C’è un’economia sommersa che si muove alle prime luci dell’alba, una filiera illegale che ogni mattina sposta decine di lavoratori invisibili dal centro di Napoli fino alle campagne e alle località balneari della costa flegrea. Un business redditizio, strettamente legato al caporalato e al mercato della contraffazione, che i Carabinieri della Compagnia di Pozzuoli hanno messo sotto scacco nell’ultimo maxi-blitz “Alto Impatto” eseguito sul territorio. Il bilancio complessivo dell’operazione descrive l’ampia portata dei controlli: 269 persone identificate, 131 veicoli passati al setaccio e 68 sanzioni al Codice della Strada per un valore totale che sfiora i 47mila euro. Tra denunce a piede libero (otto in tutto) e arresti, i militari hanno tagliato i ponti a un network criminale capace di fatturare decine di migliaia di euro al giorno, sul quale si allunga inevitabilmente l’ombra della criminalità organizzata.

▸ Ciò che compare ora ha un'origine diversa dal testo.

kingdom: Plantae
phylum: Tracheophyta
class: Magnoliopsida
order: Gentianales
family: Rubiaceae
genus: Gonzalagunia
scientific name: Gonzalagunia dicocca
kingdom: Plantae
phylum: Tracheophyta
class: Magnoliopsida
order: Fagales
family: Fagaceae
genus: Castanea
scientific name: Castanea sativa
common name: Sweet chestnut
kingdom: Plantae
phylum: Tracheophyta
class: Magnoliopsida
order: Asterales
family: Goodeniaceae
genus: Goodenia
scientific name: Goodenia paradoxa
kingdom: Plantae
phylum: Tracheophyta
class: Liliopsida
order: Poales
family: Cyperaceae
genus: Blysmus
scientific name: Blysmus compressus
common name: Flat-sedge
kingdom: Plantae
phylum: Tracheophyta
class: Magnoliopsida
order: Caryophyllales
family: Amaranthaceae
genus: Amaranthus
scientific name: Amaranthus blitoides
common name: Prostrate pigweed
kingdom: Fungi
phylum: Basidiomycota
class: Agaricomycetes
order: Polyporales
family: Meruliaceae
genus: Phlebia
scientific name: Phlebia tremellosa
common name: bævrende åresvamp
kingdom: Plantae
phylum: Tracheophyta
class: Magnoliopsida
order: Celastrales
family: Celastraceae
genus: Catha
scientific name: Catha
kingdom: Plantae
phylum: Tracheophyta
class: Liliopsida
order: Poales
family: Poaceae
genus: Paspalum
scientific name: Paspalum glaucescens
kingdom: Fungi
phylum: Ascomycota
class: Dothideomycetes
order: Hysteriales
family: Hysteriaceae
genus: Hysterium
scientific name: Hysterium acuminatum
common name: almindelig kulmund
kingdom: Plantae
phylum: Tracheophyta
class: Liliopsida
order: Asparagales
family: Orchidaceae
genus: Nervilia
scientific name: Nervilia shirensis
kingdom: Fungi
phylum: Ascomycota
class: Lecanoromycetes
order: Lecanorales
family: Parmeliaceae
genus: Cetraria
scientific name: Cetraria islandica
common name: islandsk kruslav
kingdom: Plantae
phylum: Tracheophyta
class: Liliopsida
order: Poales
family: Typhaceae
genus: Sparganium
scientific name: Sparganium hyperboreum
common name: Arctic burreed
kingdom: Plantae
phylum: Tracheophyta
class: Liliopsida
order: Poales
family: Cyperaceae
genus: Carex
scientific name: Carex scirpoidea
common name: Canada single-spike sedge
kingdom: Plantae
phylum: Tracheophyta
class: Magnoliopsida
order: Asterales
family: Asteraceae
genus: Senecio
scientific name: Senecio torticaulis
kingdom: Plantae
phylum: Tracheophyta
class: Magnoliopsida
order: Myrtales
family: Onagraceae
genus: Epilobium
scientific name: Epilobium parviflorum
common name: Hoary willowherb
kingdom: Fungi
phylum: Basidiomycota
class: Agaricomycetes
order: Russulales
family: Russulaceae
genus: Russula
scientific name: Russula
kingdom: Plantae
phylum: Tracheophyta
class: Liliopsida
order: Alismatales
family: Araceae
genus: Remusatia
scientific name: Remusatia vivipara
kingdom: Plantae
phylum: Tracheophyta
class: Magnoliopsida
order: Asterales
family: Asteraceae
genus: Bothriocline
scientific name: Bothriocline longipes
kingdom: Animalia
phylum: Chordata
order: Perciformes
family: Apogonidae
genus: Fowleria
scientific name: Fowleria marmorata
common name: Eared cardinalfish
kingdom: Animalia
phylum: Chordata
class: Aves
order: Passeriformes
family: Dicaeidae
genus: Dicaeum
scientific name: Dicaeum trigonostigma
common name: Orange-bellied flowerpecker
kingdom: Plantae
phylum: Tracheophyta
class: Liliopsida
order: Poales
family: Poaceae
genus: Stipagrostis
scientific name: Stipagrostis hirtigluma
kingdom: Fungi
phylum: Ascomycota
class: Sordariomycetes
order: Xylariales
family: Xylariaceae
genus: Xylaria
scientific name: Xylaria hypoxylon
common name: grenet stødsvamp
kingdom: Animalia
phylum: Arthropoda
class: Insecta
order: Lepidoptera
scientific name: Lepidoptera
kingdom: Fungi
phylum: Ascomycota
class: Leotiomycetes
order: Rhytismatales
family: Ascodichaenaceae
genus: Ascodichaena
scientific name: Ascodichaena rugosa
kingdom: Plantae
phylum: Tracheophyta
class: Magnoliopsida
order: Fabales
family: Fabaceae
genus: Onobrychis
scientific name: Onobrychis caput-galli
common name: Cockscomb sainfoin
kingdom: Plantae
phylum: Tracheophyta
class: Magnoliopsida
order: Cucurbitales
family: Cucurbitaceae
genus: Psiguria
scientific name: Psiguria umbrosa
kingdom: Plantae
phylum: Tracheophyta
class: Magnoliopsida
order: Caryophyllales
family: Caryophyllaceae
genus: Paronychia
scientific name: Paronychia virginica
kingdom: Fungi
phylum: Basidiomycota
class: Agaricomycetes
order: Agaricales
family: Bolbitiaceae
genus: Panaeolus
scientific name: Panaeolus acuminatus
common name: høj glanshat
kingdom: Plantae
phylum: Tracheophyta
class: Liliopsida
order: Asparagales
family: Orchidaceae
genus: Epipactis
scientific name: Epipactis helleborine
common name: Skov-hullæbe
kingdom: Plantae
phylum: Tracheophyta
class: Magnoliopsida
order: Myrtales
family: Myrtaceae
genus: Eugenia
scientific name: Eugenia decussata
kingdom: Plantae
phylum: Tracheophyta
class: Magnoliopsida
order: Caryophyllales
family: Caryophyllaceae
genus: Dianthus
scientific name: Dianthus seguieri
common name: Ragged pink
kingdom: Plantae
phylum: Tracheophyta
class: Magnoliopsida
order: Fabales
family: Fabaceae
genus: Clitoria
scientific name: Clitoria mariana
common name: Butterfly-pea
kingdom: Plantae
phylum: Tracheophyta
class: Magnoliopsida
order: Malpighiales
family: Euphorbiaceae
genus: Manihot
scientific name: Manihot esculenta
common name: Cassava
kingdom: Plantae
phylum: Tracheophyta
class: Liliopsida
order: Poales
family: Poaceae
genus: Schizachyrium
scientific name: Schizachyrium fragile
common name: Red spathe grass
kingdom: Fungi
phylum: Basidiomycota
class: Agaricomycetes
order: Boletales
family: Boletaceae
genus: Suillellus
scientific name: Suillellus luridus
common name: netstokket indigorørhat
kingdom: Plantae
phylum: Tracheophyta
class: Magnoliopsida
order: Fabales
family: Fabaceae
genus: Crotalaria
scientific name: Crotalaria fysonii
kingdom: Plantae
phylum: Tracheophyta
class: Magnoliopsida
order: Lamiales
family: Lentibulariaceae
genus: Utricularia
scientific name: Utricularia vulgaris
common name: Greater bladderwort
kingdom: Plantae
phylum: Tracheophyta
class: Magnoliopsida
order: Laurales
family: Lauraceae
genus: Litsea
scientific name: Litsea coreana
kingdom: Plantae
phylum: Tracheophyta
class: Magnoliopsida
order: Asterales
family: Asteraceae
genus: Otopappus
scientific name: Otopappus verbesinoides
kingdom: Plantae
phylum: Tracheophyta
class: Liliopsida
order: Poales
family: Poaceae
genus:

La rete dei “taxi abusivi” e l’inseguimento a Licola
Il punto nevralgico del monitoraggio è stato il terminal della Cumana di Licola. Qui i Carabinieri hanno intercettato il sistema di “navette abusive”: furgoni e auto guidati generalmente da cittadini extracomunitari che, fin dalle 5 del mattino, attendono l’arrivo dei connazionali partiti da piazza Garibaldi. Il loro compito? Trasportarli illegalmente nei campi per il lavoro agricolo o smistarli lungo i chilometri di costa, pronti a vendere merce contraffatta, ombrelloni e secchielli ai bagnanti del fine settimana. Proprio a Licola si sono vissuti momenti di forte tensione quando i militari hanno imposto l’Alt a un Fiat Doblò con quattro persone a bordo. Il conducente, un trentaseienne straniero, ha premuto l’acceleratore dando vita a un pericoloso inseguimento tra le vie cittadine. Dopo aver abbandonato il mezzo, i quattro hanno tentato la fuga a piedi, ma sono stati rapidamente bloccati e denunciati. Per il guidatore è scattata anche l’accusa di fuga pericolosa, mentre il veicolo è stato sequestrato. In totale, sono quattro i conducenti abusivi denunciati per aver messo in piedi questo servizio di trasporto illecito.